_STORED DATA_
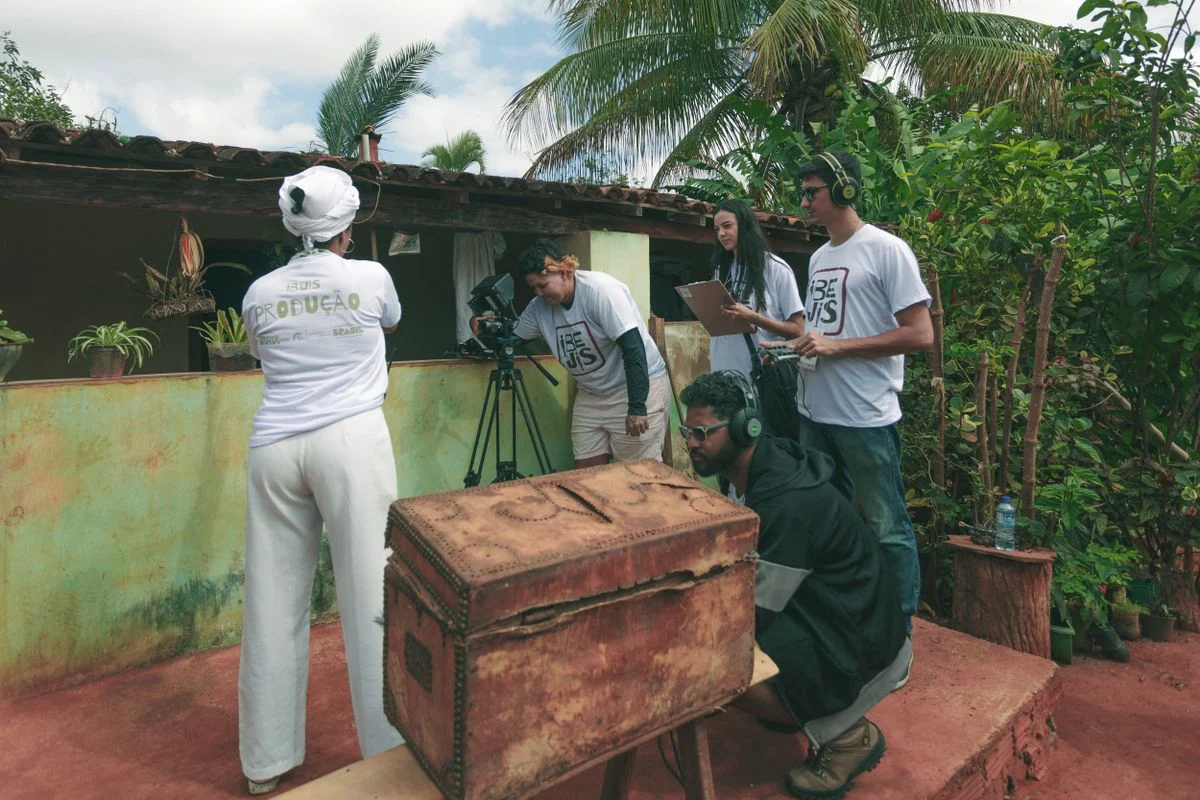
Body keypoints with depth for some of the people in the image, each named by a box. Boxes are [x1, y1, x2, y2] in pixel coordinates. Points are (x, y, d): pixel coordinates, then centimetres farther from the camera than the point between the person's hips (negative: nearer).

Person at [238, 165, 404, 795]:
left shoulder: (260, 293, 9)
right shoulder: (370, 277, 2)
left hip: (274, 447, 4)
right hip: (351, 441, -3)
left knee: (274, 601, 11)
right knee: (371, 595, 1)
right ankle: (388, 749, 11)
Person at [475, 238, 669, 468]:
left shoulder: (600, 290, -21)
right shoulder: (539, 306, 0)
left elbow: (633, 347, -25)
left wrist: (637, 407, -28)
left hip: (639, 386, -7)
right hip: (590, 394, 7)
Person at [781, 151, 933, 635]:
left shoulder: (887, 250, -9)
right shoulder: (818, 258, 14)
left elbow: (920, 335, -15)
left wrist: (836, 346, -19)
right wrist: (790, 346, 3)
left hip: (866, 417, -8)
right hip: (813, 410, 8)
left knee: (886, 527, 3)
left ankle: (900, 626, 21)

_YOUR INSTRUCTIONS_
Only the lines from the one containing "left hip: (639, 386, -7)" through the end of the material belong in the answer, each restated word for word.

_FINISHED TASK_
left hip: (639, 386, -7)
right hip: (590, 394, 7)
Person at [781, 151, 933, 635]:
left shoulder: (887, 250, -9)
right shoulder: (818, 258, 14)
left elbow: (920, 335, -15)
left wrist: (836, 346, -19)
right wrist: (790, 346, 3)
left hip: (866, 417, -8)
right hip: (813, 410, 8)
left knee: (886, 527, 3)
left ankle: (900, 626, 21)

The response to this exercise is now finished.